## WORK REQUEST:
The full set of entries, reproduced exactly, is the expected answer.

——

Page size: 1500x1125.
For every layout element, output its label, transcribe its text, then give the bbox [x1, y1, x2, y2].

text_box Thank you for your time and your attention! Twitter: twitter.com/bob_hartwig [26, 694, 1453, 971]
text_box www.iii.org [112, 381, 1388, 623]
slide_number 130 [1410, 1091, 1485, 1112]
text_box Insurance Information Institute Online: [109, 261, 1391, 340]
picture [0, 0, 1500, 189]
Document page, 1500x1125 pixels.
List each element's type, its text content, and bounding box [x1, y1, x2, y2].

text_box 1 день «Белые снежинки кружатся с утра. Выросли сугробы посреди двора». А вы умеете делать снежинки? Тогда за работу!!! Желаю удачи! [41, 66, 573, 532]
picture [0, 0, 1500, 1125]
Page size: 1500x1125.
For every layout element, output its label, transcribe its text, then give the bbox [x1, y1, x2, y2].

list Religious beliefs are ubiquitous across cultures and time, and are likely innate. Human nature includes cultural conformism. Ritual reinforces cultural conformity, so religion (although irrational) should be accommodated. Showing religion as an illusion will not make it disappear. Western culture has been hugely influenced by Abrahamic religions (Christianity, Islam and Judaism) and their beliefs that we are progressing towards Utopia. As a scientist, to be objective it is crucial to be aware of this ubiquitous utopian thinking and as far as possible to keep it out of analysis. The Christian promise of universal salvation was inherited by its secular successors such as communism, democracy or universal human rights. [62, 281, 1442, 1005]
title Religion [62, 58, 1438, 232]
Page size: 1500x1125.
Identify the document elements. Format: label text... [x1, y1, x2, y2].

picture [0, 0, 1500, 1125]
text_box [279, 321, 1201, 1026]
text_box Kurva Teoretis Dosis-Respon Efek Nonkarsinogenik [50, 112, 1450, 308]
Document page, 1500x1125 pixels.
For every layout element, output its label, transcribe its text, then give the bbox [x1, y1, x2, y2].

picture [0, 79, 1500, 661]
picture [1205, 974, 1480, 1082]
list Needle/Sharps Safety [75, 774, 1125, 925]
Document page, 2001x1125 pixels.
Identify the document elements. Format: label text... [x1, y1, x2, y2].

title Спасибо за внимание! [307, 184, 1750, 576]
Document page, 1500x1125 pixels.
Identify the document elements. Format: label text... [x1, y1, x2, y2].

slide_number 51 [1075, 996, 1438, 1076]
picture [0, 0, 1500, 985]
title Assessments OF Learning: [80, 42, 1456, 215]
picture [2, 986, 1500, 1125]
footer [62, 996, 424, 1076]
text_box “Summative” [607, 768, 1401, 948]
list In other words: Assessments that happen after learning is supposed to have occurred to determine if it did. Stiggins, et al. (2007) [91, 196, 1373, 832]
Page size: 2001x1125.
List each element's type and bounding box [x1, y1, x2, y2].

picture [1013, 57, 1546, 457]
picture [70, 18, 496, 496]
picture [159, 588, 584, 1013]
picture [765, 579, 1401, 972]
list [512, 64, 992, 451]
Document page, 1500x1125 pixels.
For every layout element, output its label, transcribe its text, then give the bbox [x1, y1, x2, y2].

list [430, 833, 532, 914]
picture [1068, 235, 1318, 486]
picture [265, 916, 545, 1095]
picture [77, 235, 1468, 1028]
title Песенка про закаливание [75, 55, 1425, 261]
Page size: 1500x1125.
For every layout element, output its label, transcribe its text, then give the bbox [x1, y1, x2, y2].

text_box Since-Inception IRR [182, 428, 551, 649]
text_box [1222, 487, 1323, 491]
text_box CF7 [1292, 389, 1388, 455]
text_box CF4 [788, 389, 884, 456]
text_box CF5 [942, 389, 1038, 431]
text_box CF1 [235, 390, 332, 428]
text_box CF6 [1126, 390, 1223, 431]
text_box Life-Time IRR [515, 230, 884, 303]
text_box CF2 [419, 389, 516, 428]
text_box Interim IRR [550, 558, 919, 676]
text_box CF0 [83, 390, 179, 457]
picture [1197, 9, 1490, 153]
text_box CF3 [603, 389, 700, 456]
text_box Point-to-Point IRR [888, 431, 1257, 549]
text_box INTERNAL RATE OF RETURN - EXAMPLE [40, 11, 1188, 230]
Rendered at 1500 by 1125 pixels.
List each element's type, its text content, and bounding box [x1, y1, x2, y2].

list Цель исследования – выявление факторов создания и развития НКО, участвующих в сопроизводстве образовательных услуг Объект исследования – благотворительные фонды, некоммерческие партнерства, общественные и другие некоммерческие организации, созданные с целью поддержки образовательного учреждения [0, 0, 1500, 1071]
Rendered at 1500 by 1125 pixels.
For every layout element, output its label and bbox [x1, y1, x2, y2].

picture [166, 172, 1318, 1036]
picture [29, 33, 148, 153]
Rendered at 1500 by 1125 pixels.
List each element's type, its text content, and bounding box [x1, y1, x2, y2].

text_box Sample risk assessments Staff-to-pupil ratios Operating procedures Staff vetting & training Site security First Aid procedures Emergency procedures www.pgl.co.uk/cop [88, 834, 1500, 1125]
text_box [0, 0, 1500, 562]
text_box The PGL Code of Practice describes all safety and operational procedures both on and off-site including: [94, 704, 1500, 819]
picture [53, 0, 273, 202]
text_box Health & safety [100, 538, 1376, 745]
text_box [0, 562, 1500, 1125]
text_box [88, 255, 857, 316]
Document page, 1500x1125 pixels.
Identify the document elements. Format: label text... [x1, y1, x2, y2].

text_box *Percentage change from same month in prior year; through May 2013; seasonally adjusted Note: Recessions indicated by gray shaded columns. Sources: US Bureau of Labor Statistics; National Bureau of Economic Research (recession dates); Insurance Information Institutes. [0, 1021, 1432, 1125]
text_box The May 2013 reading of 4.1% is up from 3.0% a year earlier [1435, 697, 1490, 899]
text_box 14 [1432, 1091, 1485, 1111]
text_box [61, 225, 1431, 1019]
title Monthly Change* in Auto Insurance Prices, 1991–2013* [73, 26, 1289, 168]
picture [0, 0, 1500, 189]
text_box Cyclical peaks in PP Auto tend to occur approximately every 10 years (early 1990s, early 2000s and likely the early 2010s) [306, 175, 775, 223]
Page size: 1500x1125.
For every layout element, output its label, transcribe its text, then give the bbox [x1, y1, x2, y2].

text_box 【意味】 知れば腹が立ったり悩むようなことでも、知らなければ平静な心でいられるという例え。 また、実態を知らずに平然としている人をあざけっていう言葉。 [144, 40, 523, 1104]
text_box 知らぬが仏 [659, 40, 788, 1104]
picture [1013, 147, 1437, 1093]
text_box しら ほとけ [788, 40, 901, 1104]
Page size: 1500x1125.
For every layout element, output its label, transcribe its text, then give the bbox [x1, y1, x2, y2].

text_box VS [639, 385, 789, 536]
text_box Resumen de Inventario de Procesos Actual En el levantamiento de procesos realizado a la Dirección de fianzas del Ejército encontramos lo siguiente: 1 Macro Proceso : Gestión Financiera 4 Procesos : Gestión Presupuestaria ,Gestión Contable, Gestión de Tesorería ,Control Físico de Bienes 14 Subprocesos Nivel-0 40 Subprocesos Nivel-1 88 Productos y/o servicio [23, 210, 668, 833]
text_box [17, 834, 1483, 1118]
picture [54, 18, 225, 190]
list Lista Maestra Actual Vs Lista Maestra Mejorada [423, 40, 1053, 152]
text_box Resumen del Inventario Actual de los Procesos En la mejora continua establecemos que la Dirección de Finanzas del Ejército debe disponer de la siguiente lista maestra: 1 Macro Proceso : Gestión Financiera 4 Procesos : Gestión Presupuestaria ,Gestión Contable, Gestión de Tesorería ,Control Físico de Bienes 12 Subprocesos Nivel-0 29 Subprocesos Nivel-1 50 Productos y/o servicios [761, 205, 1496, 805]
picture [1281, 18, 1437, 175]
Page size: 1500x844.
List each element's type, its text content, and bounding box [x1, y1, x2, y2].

——

## RESPONSE TO THE EXERCISE:
Page size: 1500x1125.
For every layout element, output its label, transcribe its text, then give the bbox [x1, y1, x2, y2].

text_box Thank you for your time and your attention! Twitter: twitter.com/bob_hartwig [26, 694, 1453, 971]
text_box www.iii.org [112, 381, 1388, 623]
slide_number 130 [1410, 1091, 1485, 1112]
text_box Insurance Information Institute Online: [109, 261, 1391, 340]
picture [0, 0, 1500, 189]
Document page, 1500x1125 pixels.
List each element's type, its text content, and bounding box [x1, y1, x2, y2].

text_box 1 день «Белые снежинки кружатся с утра. Выросли сугробы посреди двора». А вы умеете делать снежинки? Тогда за работу!!! Желаю удачи! [41, 66, 573, 532]
picture [0, 0, 1500, 1125]
Page size: 1500x1125.
For every layout element, output its label, transcribe its text, then give the bbox [x1, y1, x2, y2].

list Religious beliefs are ubiquitous across cultures and time, and are likely innate. Human nature includes cultural conformism. Ritual reinforces cultural conformity, so religion (although irrational) should be accommodated. Showing religion as an illusion will not make it disappear. Western culture has been hugely influenced by Abrahamic religions (Christianity, Islam and Judaism) and their beliefs that we are progressing towards Utopia. As a scientist, to be objective it is crucial to be aware of this ubiquitous utopian thinking and as far as possible to keep it out of analysis. The Christian promise of universal salvation was inherited by its secular successors such as communism, democracy or universal human rights. [62, 281, 1442, 1005]
title Religion [62, 58, 1438, 232]
Page size: 1500x1125.
Identify the document elements. Format: label text... [x1, y1, x2, y2].

picture [0, 0, 1500, 1125]
text_box [279, 321, 1201, 1026]
text_box Kurva Teoretis Dosis-Respon Efek Nonkarsinogenik [50, 112, 1450, 308]
Document page, 1500x1125 pixels.
For every layout element, output its label, transcribe its text, then give the bbox [x1, y1, x2, y2].

picture [0, 79, 1500, 661]
picture [1205, 974, 1480, 1082]
list Needle/Sharps Safety [75, 774, 1125, 925]
Document page, 2001x1125 pixels.
Identify the document elements. Format: label text... [x1, y1, x2, y2].

title Спасибо за внимание! [307, 184, 1750, 576]
Document page, 1500x1125 pixels.
Identify the document elements. Format: label text... [x1, y1, x2, y2].

slide_number 51 [1075, 996, 1438, 1076]
picture [0, 0, 1500, 985]
title Assessments OF Learning: [80, 42, 1456, 215]
picture [2, 986, 1500, 1125]
footer [62, 996, 424, 1076]
text_box “Summative” [607, 768, 1401, 948]
list In other words: Assessments that happen after learning is supposed to have occurred to determine if it did. Stiggins, et al. (2007) [91, 196, 1373, 832]
Page size: 2001x1125.
List each element's type and bounding box [x1, y1, x2, y2].

picture [1013, 57, 1546, 457]
picture [70, 18, 496, 496]
picture [159, 588, 584, 1013]
picture [765, 579, 1401, 972]
list [512, 64, 992, 451]
Document page, 1500x1125 pixels.
For every layout element, output its label, transcribe its text, then give the bbox [x1, y1, x2, y2].

list [430, 833, 532, 914]
picture [1068, 235, 1318, 486]
picture [265, 916, 545, 1095]
picture [77, 235, 1468, 1028]
title Песенка про закаливание [75, 55, 1425, 261]
Page size: 1500x1125.
For every layout element, output its label, transcribe its text, then give the bbox [x1, y1, x2, y2].

text_box Since-Inception IRR [182, 428, 551, 649]
text_box [1222, 487, 1323, 491]
text_box CF7 [1292, 389, 1388, 455]
text_box CF4 [788, 389, 884, 456]
text_box CF5 [942, 389, 1038, 431]
text_box CF1 [235, 390, 332, 428]
text_box CF6 [1126, 390, 1223, 431]
text_box Life-Time IRR [515, 230, 884, 303]
text_box CF2 [419, 389, 516, 428]
text_box Interim IRR [550, 558, 919, 676]
text_box CF0 [83, 390, 179, 457]
picture [1197, 9, 1490, 153]
text_box CF3 [603, 389, 700, 456]
text_box Point-to-Point IRR [888, 431, 1257, 549]
text_box INTERNAL RATE OF RETURN - EXAMPLE [40, 11, 1188, 230]
Rendered at 1500 by 1125 pixels.
List each element's type, its text content, and bounding box [x1, y1, x2, y2].

list Цель исследования – выявление факторов создания и развития НКО, участвующих в сопроизводстве образовательных услуг Объект исследования – благотворительные фонды, некоммерческие партнерства, общественные и другие некоммерческие организации, созданные с целью поддержки образовательного учреждения [0, 0, 1500, 1071]
Rendered at 1500 by 1125 pixels.
For every layout element, output its label and bbox [x1, y1, x2, y2].

picture [166, 172, 1318, 1036]
picture [29, 33, 148, 153]
Rendered at 1500 by 1125 pixels.
List each element's type, its text content, and bounding box [x1, y1, x2, y2].

text_box Sample risk assessments Staff-to-pupil ratios Operating procedures Staff vetting & training Site security First Aid procedures Emergency procedures www.pgl.co.uk/cop [88, 834, 1500, 1125]
text_box [0, 0, 1500, 562]
text_box The PGL Code of Practice describes all safety and operational procedures both on and off-site including: [94, 704, 1500, 819]
picture [53, 0, 273, 202]
text_box Health & safety [100, 538, 1376, 745]
text_box [0, 562, 1500, 1125]
text_box [88, 255, 857, 316]
Document page, 1500x1125 pixels.
Identify the document elements. Format: label text... [x1, y1, x2, y2].

text_box *Percentage change from same month in prior year; through May 2013; seasonally adjusted Note: Recessions indicated by gray shaded columns. Sources: US Bureau of Labor Statistics; National Bureau of Economic Research (recession dates); Insurance Information Institutes. [0, 1021, 1432, 1125]
text_box The May 2013 reading of 4.1% is up from 3.0% a year earlier [1435, 697, 1490, 899]
text_box 14 [1432, 1091, 1485, 1111]
text_box [61, 225, 1431, 1019]
title Monthly Change* in Auto Insurance Prices, 1991–2013* [73, 26, 1289, 168]
picture [0, 0, 1500, 189]
text_box Cyclical peaks in PP Auto tend to occur approximately every 10 years (early 1990s, early 2000s and likely the early 2010s) [306, 175, 775, 223]
Page size: 1500x1125.
For every layout element, output its label, transcribe its text, then give the bbox [x1, y1, x2, y2].

text_box 【意味】 知れば腹が立ったり悩むようなことでも、知らなければ平静な心でいられるという例え。 また、実態を知らずに平然としている人をあざけっていう言葉。 [144, 40, 523, 1104]
text_box 知らぬが仏 [659, 40, 788, 1104]
picture [1013, 147, 1437, 1093]
text_box しら ほとけ [788, 40, 901, 1104]
Page size: 1500x1125.
For every layout element, output its label, transcribe its text, then give the bbox [x1, y1, x2, y2].

text_box VS [639, 385, 789, 536]
text_box Resumen de Inventario de Procesos Actual En el levantamiento de procesos realizado a la Dirección de fianzas del Ejército encontramos lo siguiente: 1 Macro Proceso : Gestión Financiera 4 Procesos : Gestión Presupuestaria ,Gestión Contable, Gestión de Tesorería ,Control Físico de Bienes 14 Subprocesos Nivel-0 40 Subprocesos Nivel-1 88 Productos y/o servicio [23, 210, 668, 833]
text_box [17, 834, 1483, 1118]
picture [54, 18, 225, 190]
list Lista Maestra Actual Vs Lista Maestra Mejorada [423, 40, 1053, 152]
text_box Resumen del Inventario Actual de los Procesos En la mejora continua establecemos que la Dirección de Finanzas del Ejército debe disponer de la siguiente lista maestra: 1 Macro Proceso : Gestión Financiera 4 Procesos : Gestión Presupuestaria ,Gestión Contable, Gestión de Tesorería ,Control Físico de Bienes 12 Subprocesos Nivel-0 29 Subprocesos Nivel-1 50 Productos y/o servicios [761, 205, 1496, 805]
picture [1281, 18, 1437, 175]
Page size: 1500x844.
List each element's type, its text content, and bounding box [x1, y1, x2, y2].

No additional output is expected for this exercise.